The new initiative was launched on the sidelines of the Global Climate Action Summit held in San Francisco, California, earlier this month, by the Mauricio Rodas, Mayor of Quito and Board Member of the Global Covenant of Mayors for Climate & Energy alongside Jonathan Taylor, Vice President of the European Investment Bank (EIB).
The aim of the Global Climate City Challenge is to strengthen urban climate action projects in regions most likely to be affected by a changing climate, and those that are not necessarily able to fund the necessary resilience themselves, such as those throughout Africa, Asia, and Latin America. Projects will be bolstered using best-practice and technical assistance intended to offset the risks and impact of climate change, enhance the impact of these projects, and improve the financial sustainability of first-time projects. The City Challenge will look to transform financing for low-carbon and climate resilient infrastructure by mobilizing significant levels of private investment, as well as increasing support from public resources.
“Cities around the world have a multitude of challenges to cope with, with limited means to do address them,” said Mauricio Rodas, Mayor of Quito and Global Covenant of Mayors Board Member.
“Low carbon projects continue to be delayed due to technical capacity barriers to access private investment. The new Global Climate City Challenge brings together both sector experience and financial expertise to provide technical assistance, advisory services and blended financing instruments to local governments, to accelerate cities’ capacity to develop high quality and investor-friendly climate action plans. This new initiative will ensure that new investments in energy, transport, water, waste and resilience will make a lasting difference in the years ahead.”
The City Challenge will also benefit from the involvement of FELICITY, a technical assistance program for low-carbon infrastructure projects in cities which is jointly led with the German Corporation for International Cooperation (GIZ), and which the German Federal Ministry of the Environment (BMU) expects to expand in the near-future.

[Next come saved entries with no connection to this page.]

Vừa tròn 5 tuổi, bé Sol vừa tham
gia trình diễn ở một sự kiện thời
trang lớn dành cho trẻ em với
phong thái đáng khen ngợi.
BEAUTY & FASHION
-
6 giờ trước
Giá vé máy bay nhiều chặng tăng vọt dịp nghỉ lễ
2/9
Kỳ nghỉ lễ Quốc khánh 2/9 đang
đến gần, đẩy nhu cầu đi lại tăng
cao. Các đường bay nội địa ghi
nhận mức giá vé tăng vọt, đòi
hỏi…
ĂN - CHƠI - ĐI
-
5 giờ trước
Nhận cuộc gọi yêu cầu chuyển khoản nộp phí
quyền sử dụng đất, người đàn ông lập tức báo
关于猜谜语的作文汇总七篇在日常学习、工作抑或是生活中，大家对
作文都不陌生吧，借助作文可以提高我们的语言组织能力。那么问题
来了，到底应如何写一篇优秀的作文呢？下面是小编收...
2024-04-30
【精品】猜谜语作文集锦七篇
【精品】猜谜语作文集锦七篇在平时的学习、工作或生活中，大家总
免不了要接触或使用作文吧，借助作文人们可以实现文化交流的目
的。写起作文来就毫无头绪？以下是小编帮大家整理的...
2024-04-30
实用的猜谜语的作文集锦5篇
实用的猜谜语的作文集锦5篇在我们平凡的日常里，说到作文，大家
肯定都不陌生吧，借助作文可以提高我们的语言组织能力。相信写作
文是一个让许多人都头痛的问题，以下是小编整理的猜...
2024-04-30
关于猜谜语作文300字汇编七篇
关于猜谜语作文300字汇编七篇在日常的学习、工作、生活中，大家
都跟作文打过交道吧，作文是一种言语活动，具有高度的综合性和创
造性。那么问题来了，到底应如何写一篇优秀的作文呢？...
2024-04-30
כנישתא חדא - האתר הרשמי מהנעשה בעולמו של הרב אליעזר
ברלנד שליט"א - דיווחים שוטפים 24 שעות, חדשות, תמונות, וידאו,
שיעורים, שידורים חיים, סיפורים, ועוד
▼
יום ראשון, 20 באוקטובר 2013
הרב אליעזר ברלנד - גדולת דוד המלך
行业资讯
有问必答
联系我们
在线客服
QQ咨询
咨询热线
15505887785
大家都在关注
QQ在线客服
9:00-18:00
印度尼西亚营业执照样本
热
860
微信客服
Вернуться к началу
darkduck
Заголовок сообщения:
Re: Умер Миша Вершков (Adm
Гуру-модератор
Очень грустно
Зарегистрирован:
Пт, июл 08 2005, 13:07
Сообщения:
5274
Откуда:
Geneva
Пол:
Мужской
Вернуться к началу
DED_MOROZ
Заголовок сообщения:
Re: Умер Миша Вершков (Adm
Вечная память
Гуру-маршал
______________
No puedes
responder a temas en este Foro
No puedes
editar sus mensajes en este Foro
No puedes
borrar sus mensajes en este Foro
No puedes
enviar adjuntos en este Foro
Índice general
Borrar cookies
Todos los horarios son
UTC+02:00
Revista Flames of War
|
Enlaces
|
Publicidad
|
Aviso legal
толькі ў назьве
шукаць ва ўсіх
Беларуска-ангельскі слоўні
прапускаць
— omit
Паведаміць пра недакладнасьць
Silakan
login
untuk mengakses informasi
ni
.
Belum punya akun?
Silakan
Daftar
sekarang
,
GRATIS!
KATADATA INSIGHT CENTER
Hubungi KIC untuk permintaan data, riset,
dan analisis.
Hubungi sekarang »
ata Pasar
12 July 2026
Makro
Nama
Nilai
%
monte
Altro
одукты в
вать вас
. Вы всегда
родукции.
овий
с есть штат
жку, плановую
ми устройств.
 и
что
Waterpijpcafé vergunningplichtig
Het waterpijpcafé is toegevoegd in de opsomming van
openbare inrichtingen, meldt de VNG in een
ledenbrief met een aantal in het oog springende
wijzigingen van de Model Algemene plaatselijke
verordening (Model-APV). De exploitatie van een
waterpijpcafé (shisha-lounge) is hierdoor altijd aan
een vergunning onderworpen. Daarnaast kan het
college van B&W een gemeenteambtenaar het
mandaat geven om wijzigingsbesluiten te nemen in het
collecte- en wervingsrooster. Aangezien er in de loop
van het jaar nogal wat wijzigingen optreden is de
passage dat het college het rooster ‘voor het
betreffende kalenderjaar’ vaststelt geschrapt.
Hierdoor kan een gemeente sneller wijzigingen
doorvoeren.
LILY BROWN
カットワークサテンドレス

“Accelerating urban investment to reduce carbon emissions and better cope with a changing climate is crucial for future generations,” explained Jonathan Taylor, European Investment Bank Vice President.
“Schemes around the world already show how technical preparation and financing can make a huge difference to local challenges. The time has come to ensure that best-practice is shared and lessons learnt from the most successful projects benefit schemes being considered for the first time elsewhere. Bringing together expertise from the EIB’s work with cities around the world and the unique Global Covenant of Mayors network will help tackle the crucial urban climate action investment gap. I call upon all cities to see how this exciting new initiative can transform the impact of existing and future urban investment plans.”
The Global Climate City Challenge will look to support climate action projects in six cities in the coming weeks under an initial pilot program which will include efforts to enhance the bankability of projects as well as increasing financing support, sharing experience of smart-city technology, and innovative urban financing.